“Io non voglio più lavorare così, è immorale. È tempo di togliere il superfluo e ridefinire i tempi”. E’ Giorgio Armani a dirlo!
La lettera pubblicata sulla rivista di moda WWD Women’s Wear Daily, ha il sapore di una rivalutazione dei valori essenziali, come “emergenza Coronavirus” insegna.
“Non ha senso che una mia giacca o un mio tailleur vivano in negozio per tre settimane, diventino immediatamente obsoleti, e vengano sostituiti da merce nuova, che non è poi troppo diversa da quella che l’ha preceduta. Io non lavoro così, trovo sia immorale farlo. Ho sempre creduto in una idea di eleganza senza tempo, nella realizzazione di capi d’abbigliamento che suggeriscano un unico modo di acquistarli: che durino nel tempo.

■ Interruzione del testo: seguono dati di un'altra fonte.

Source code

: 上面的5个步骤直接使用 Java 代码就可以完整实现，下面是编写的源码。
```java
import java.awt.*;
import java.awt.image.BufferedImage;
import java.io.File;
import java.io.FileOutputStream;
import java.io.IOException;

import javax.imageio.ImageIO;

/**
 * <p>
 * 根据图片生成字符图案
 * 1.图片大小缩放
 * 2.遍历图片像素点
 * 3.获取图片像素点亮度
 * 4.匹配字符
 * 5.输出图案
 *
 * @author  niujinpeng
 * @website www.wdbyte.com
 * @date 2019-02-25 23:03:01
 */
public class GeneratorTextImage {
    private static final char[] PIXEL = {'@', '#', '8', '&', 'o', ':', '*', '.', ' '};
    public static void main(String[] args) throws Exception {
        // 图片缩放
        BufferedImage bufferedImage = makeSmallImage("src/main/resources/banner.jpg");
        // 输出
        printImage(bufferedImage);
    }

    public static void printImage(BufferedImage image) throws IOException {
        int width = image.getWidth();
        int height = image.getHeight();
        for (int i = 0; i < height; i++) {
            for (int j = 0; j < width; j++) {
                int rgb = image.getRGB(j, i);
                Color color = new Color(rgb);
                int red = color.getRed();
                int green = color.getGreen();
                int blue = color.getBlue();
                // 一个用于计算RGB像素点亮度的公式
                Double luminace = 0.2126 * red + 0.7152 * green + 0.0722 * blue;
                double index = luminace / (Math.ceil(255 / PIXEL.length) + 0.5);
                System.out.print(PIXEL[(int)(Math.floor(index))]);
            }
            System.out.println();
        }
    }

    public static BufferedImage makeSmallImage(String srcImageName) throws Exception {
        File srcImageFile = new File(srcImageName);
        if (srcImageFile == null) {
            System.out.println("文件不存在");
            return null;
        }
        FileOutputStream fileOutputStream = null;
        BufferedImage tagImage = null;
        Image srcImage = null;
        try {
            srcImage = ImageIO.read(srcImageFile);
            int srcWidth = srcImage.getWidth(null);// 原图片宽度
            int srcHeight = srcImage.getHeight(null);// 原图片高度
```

Per lo stesso motivo, trovo assurdo che durante il pieno inverno, in boutique, ci siano i vestiti di lino e durante l’estate i cappotti di alpaca, questo per il semplice motivo che il desiderio d’acquisto debba essere soddisfatto nell’immediato. Chi acquista i vestiti per metterli dentro un armadio aspettando la stagione giusta per indossarli? (…) Basta spettacolarizzazione, basta sprechi.
Da tre settimane, lavoro con i miei team, affinché, usciti dal lockdown, le collezioni estive rimangano in boutique, almeno fino ai primi di settembre, com’è naturale che sia. E così faremo, da ora in poi. Questa crisi è anche una meravigliosa opportunità per ridare valore all’autenticità: basta con la moda come gioco di comunicazione, basta con le sfilate in giro per il mondo, al solo scopa di presentare idee blande.
Basta intrattenere con spettacoli grandiosi, che oggi si rivelano per quel che sono: inappropriati, e voglio dire anche volgari. Basta con le sfilate in tutto il mondo, fatte tramite i viaggi che inquinano.
Basta con gli sprechi di denaro per gli show, sono solo pennellate di smalto, apposte sopra il nulla. Il momento che stiamo attraversando è turbolento, ma ci offre la possibilità, unica davvero, di aggiustare quello che non va, di togliere il superfluo, di ritrovare una dimensione più umana. Questa è forse la più importante lezione di questa crisi”.